• **Exercise data**

-------

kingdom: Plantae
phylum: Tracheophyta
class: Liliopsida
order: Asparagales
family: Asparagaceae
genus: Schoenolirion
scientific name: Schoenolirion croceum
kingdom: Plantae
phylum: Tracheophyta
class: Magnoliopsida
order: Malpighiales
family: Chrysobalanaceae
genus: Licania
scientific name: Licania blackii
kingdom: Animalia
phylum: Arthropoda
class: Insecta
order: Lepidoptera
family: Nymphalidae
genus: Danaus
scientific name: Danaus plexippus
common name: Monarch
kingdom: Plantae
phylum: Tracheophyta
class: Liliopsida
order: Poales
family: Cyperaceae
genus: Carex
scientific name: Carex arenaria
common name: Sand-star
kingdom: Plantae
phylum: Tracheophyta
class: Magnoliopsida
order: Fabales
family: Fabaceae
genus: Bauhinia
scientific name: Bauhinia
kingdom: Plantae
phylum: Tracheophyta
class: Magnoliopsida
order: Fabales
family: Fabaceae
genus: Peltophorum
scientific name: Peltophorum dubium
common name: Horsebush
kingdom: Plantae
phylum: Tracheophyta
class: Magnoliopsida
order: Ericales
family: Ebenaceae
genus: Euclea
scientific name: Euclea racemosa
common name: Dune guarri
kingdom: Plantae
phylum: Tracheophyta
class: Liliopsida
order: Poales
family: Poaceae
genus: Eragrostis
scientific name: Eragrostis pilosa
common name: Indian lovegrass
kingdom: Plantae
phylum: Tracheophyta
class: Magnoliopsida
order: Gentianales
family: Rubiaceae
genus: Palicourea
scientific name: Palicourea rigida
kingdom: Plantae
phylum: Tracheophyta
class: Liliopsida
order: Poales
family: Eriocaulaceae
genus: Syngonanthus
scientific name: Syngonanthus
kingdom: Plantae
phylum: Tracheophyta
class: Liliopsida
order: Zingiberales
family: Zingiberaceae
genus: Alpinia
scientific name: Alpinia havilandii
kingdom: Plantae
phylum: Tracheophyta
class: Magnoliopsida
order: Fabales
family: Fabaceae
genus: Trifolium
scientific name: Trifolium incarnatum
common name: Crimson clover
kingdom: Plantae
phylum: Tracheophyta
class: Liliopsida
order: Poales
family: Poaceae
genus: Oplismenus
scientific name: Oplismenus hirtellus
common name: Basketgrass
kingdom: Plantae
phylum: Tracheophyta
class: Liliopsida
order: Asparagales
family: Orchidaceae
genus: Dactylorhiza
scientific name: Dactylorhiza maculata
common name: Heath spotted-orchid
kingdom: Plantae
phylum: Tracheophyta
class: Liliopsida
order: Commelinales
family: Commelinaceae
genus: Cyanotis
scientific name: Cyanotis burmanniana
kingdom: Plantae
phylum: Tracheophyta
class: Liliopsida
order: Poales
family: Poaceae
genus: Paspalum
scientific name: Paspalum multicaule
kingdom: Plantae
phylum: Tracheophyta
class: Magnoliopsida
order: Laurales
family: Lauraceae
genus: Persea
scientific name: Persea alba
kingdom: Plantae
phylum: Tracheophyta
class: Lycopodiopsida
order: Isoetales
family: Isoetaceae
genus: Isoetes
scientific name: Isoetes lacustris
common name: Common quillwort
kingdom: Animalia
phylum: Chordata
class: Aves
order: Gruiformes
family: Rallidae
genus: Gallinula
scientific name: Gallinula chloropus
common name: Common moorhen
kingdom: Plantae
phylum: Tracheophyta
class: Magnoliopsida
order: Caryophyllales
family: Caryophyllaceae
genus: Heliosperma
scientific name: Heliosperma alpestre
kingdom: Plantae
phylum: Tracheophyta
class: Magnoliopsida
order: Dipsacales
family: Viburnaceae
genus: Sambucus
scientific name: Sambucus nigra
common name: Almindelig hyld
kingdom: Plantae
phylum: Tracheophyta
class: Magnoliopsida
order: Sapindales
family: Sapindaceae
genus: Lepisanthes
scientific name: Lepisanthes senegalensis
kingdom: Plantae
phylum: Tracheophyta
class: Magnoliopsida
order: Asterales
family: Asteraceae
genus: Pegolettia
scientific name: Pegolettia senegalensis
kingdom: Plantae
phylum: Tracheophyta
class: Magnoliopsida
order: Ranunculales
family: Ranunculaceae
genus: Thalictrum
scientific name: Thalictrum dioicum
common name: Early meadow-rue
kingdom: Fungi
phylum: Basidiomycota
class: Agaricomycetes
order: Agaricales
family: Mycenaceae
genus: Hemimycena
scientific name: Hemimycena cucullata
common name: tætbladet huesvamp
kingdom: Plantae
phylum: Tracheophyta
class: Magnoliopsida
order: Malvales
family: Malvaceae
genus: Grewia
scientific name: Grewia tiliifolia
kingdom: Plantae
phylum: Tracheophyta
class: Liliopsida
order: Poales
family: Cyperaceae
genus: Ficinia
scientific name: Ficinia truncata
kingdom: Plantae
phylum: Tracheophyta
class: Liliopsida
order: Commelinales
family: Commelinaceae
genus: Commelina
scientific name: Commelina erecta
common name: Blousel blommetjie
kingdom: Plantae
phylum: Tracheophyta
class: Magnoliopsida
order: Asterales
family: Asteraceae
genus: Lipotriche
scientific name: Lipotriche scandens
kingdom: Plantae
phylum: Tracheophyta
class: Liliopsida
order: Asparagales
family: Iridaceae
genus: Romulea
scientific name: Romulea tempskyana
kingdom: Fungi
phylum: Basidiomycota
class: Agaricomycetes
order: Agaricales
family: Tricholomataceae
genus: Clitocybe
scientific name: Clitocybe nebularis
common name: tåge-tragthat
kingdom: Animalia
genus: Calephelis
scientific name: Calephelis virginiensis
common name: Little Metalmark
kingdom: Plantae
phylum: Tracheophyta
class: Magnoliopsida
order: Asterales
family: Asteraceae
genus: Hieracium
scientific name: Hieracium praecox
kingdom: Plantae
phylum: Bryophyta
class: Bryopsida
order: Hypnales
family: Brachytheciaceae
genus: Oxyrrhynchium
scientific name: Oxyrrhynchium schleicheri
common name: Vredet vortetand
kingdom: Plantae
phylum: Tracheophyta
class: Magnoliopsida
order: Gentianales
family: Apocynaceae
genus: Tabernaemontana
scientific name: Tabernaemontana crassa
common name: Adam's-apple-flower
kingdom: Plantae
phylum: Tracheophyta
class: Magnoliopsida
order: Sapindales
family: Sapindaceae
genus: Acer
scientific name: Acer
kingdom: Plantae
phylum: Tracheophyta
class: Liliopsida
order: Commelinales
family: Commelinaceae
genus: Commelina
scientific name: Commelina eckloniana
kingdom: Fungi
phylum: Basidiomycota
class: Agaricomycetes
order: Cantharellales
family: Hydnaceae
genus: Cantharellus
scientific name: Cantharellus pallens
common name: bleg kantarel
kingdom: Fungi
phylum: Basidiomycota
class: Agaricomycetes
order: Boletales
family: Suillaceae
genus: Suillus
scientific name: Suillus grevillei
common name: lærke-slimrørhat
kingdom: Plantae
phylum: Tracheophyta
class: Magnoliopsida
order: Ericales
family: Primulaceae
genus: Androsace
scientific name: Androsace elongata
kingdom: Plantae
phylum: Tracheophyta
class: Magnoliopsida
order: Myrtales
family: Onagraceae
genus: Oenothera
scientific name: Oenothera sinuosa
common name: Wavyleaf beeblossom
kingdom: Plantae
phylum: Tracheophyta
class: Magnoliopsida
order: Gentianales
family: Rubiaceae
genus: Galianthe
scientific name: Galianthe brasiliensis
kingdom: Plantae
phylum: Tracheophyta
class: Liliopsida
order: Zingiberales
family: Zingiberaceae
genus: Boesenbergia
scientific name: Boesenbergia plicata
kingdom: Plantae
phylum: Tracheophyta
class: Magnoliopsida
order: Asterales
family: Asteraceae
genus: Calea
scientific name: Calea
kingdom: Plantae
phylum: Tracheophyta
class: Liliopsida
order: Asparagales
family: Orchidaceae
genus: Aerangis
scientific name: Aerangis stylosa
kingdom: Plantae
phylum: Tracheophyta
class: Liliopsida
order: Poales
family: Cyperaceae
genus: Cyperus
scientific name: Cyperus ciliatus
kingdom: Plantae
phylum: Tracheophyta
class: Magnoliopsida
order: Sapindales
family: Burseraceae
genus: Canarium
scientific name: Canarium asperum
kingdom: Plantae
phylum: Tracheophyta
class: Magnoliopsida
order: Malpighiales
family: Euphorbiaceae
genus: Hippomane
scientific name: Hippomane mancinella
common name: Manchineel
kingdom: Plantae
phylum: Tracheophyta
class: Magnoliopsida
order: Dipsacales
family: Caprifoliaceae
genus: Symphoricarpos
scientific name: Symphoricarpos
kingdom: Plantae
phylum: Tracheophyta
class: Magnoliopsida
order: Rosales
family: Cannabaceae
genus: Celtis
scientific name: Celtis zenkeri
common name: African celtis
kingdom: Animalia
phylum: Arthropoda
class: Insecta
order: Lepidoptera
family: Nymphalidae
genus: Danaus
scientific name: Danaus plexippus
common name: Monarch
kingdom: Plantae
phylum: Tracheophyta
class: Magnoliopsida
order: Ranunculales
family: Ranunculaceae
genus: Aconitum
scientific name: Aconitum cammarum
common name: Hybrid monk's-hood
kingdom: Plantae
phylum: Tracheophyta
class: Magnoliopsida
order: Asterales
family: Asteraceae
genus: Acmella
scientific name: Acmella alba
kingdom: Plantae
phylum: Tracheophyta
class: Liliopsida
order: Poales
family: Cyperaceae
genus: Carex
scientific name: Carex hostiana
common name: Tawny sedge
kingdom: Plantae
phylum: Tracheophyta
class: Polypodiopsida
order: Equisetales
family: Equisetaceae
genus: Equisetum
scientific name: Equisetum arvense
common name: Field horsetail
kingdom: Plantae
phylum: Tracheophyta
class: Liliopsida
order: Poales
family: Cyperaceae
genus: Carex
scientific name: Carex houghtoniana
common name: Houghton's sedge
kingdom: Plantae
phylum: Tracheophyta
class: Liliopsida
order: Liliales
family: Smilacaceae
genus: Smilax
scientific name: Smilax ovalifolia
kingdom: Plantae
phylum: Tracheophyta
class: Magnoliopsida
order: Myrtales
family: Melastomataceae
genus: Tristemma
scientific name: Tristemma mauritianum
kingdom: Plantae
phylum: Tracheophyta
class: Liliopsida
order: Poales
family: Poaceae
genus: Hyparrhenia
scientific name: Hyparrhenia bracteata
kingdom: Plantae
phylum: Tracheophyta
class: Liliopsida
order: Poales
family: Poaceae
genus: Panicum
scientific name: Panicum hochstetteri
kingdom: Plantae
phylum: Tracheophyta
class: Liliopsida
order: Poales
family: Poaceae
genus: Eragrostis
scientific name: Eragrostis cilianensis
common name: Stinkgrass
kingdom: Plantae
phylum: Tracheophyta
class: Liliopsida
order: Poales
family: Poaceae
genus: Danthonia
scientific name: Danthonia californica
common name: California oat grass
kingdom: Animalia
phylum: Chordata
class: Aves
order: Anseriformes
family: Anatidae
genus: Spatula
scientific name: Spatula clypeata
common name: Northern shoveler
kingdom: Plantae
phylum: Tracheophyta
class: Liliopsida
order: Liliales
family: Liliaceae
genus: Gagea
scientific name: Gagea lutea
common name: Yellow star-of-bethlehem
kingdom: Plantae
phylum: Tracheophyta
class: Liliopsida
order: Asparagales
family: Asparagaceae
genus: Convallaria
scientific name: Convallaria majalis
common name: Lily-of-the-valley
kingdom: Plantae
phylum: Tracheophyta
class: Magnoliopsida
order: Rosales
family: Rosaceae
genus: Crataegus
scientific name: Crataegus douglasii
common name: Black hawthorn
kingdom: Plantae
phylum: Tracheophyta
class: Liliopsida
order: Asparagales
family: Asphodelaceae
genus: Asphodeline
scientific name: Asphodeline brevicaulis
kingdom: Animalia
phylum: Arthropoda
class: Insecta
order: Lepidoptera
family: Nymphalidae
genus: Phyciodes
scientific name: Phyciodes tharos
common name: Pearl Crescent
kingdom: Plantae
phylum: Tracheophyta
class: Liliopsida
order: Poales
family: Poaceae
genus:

-------

• **What needs to be done**
Copy out the lines exactly, starting at the line that contains "genus: Crataegus" and continuing through the last line of the records.

• **Full output**
genus: Crataegus
scientific name: Crataegus douglasii
common name: Black hawthorn
kingdom: Plantae
phylum: Tracheophyta
class: Liliopsida
order: Asparagales
family: Asphodelaceae
genus: Asphodeline
scientific name: Asphodeline brevicaulis
kingdom: Animalia
phylum: Arthropoda
class: Insecta
order: Lepidoptera
family: Nymphalidae
genus: Phyciodes
scientific name: Phyciodes tharos
common name: Pearl Crescent
kingdom: Plantae
phylum: Tracheophyta
class: Liliopsida
order: Poales
family: Poaceae
genus:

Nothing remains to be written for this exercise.